__What is asked__:
(a) Decide whether each statement below agrees with the Sedgeford airfield passage, answering yes or no and quoting the exact words from the passage that settle it: (i) No 3 Fighting School had been formed at Bircham Newton; (ii) Lt Hector Daniel was killed in the collision of January 24th 1919; (iii) Jack Garside was buried in Yorkshire.
(b) Transcribe the Sedgeford airfield passage from "At the end of" to "London Road Cemetery.".
(c) Carry on the Sedgeford airfield passage, picking up after its final sentence.

__Page__:
With the war in Europe now over, the withdrawal of squadrons from France began and units started the long journey home. Sedgeford would continue to host some of these units, continuing to perform their role as a training airfield. Even at this point, expansion of the airfield was still occurring but the future for Sedgeford was not bright.
At the end of 1918, No 3 Fighting School (FS) (who had been formed at nearby Bircham Newton) arrived at Sedgeford. Being a former Aerial Fighting and Gunnery School, it operated a number of different aircraft types including: Pups, a range of de Havilland models, Dolphins, Camels and Handley Page 0/400s.
Perhaps now, as the war was over, a lapse in concentration or exuberant antics may have caused the death of young twenty-one year old 2Lt. Jack Garside of the Fighting School. He was killed on the 18th November just a week after the armistice when his Camel (E7253) was involved in a ‘flying accident’ over Hunstanton. Although born in Yorkshire, Jack was buried at his parents home town of Coventry, in the London Road Cemetery.
The accidents didn’t stop there either. In the new year, on January 24th 1919, two more Sopwith Camels collided over Sedgeford airfield. Camel C8318 flown by Capt. Cecil Frederick King MC., DFC., was in collision with H2724 flown by Lt Hector Daniel MC.
Capt. King, who had been wounded in France, had been awarded not only the Military Cross in April 1918, but also the Distinguished Flying Cross in August 1918 along with the Croix de Guerre. Incredibly he was just short of his 19th birthday. Lt Daniel (a South African), survived the accident, and also achieved the Military Cross along with the Air Force Cross in July 1918 and June 1919 respectively.*5
The wind down was slow at Sedgeford, but March 1919 would see two major changes at the airfield. Firstly, on the 14th, No. 3 FS was disbanded, reforming as No. 7 Training Squadron (TS), who continued in the training role at Sedgeford. By October though, with cutbacks in the pipeline, it would no longer be required and so operations were curtailed, and it was finally disbanded.

__Stored data__:
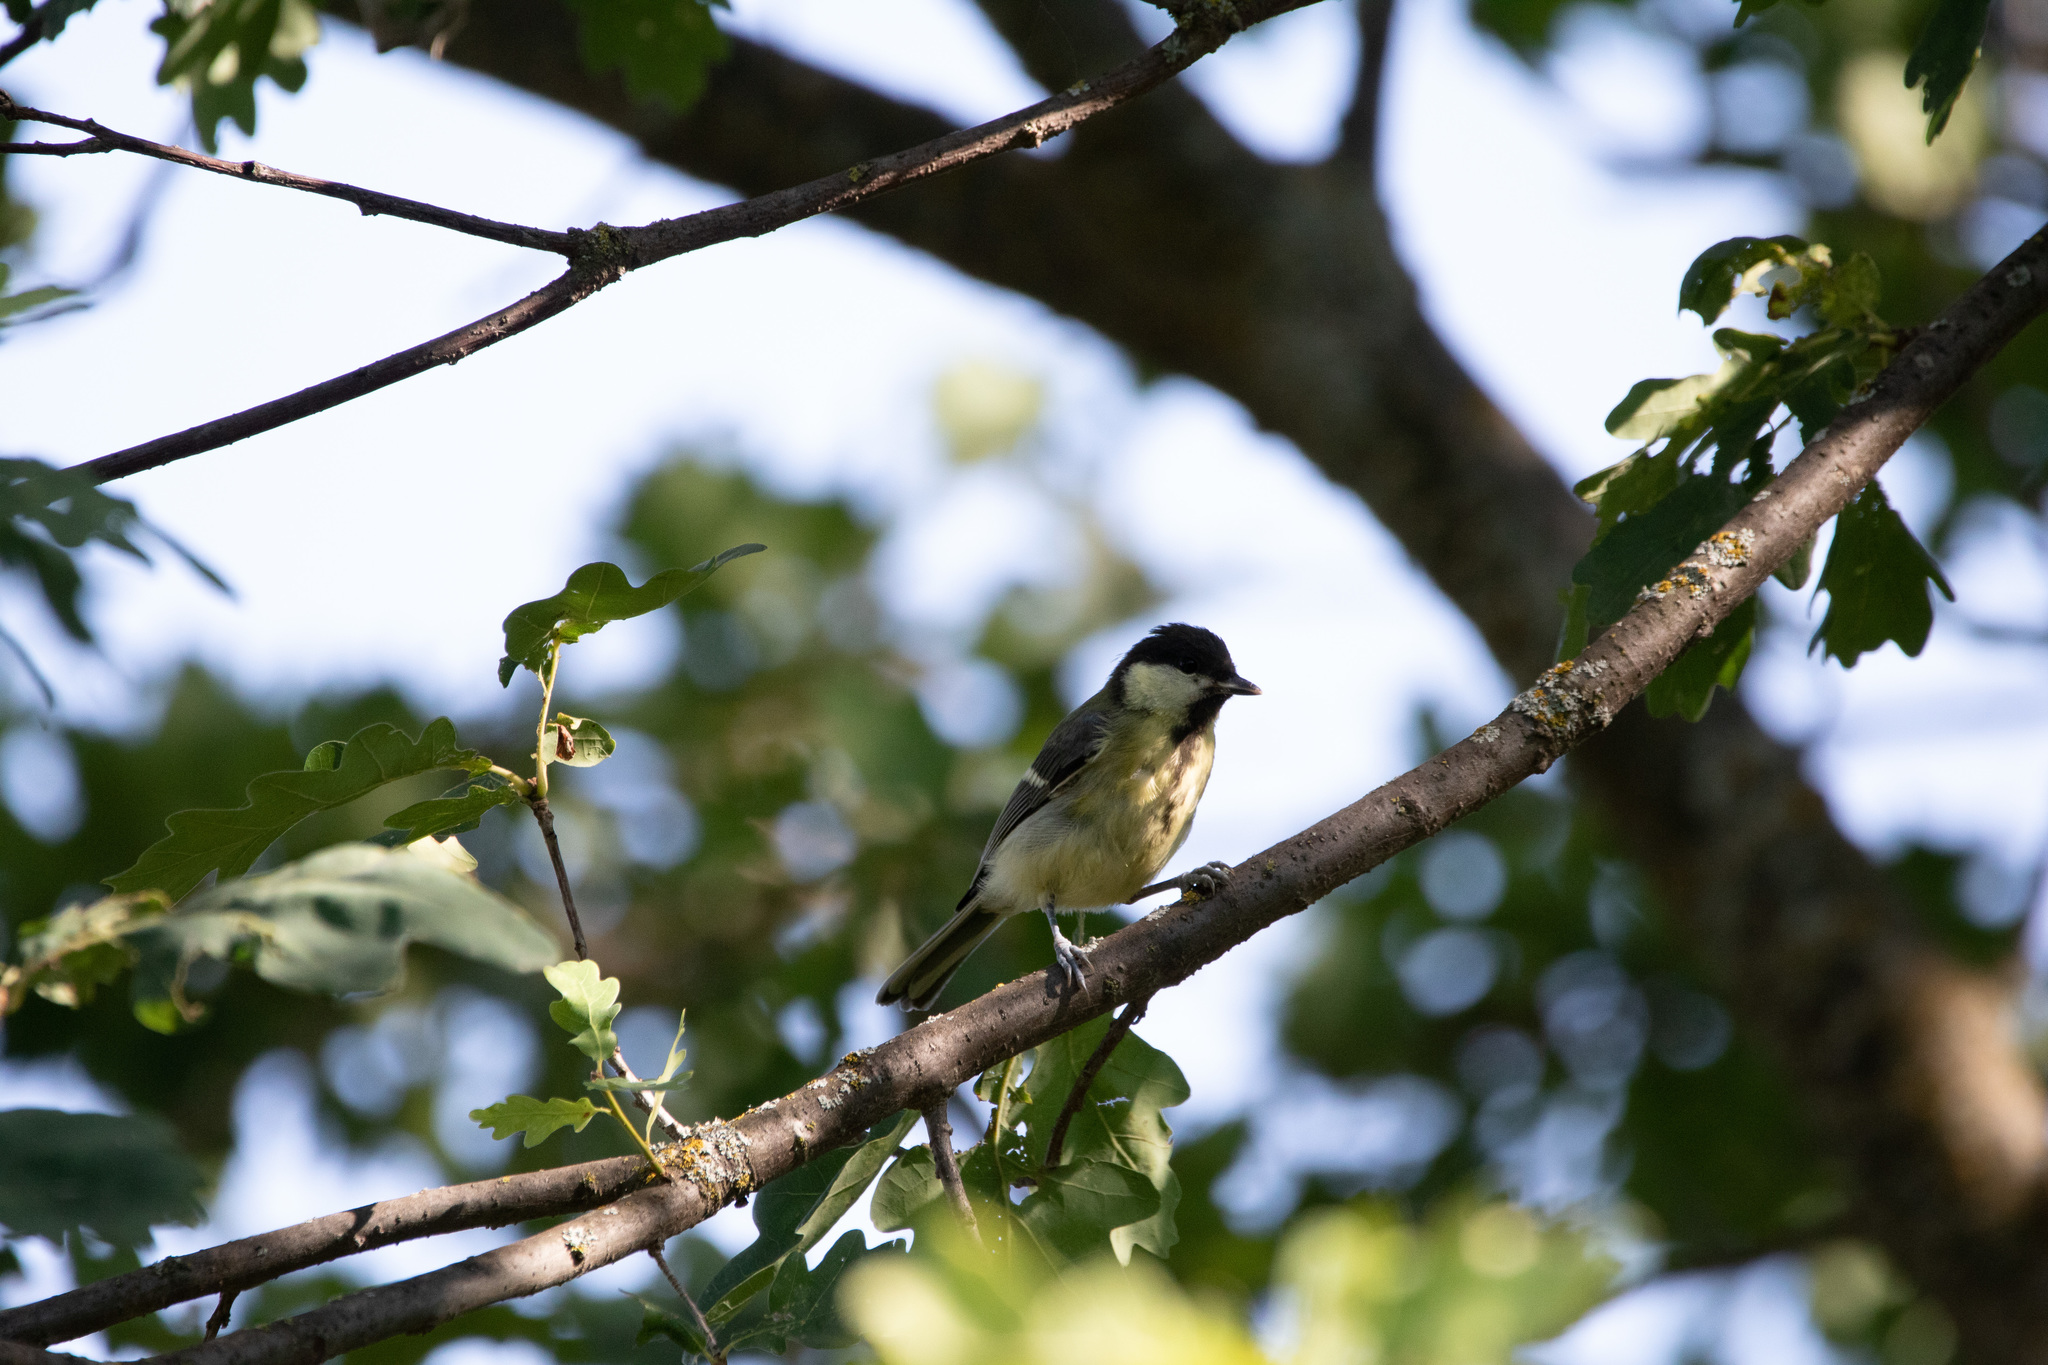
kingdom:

__Per-task answers__:
(a)
(i) Yes: "(who had been formed at nearby Bircham Newton)"
(ii) No: "Lt Daniel (a South African), survived the accident"
(iii) No: "Although born in Yorkshire, Jack was buried at his parents home town of Coventry, in the London Road Cemetery."

(b)
At the end of 1918, No 3 Fighting School (FS) (who had been formed at nearby Bircham Newton) arrived at Sedgeford. Being a former Aerial Fighting and Gunnery School, it operated a number of different aircraft types including: Pups, a range of de Havilland models, Dolphins, Camels and Handley Page 0/400s.
Perhaps now, as the war was over, a lapse in concentration or exuberant antics may have caused the death of young twenty-one year old 2Lt. Jack Garside of the Fighting School. He was killed on the 18th November just a week after the armistice when his Camel (E7253) was involved in a ‘flying accident’ over Hunstanton. Although born in Yorkshire, Jack was buried at his parents home town of Coventry, in the London Road Cemetery.

(c)
Secondly, the end of March saw the arrival of a cadre of No. 13 Sqn with RE.8s. Their journey to Sedgeford had taken them around the many battlefields of France over the last three years, the skies of Norfolk must have been a more than welcome break for the young pilots.
As more and more units were disbanded, Sedgeford too would feel the bite. On New Year’s Eve 1919/20, orders were received and subsequently carried out, to disband the last remaining squadron at the airfield, and with this, the end of Sedgeford as a flying base was now signalled.
The interwar years saw many of the buildings removed, many being sold off or demolished, but fortunately some remained, falling into disrepair or put to agricultural use. What remained of the airfield was left in a dormant state, fading bit by bit. But, the 1930s increase in international tensions would be the saviour of Sedgeford, as war once again reared its ugly head. This time however, it would not be as an operational airfield with the usual buzz and activity it was once so used to, this time it would be a much quieter decoy site.
With so many strategic airfields located in East Anglia, and with the extended development of Bircham Newton as few miles away, the protection of these sites was paramount. The war of deception created the dummy airfield, with the sole purpose of diverting the Luftwaffe bombers away from the real airfield located nearby. Sedgeford was seen as a suitable location for such a site, the few remaining buildings being partly representative of a wartime airfield. With a little development and appropriate lighting added, Sedgeford became one such site, the remaining buildings being utilised to create an image of activity one would expect to see on an active airfield.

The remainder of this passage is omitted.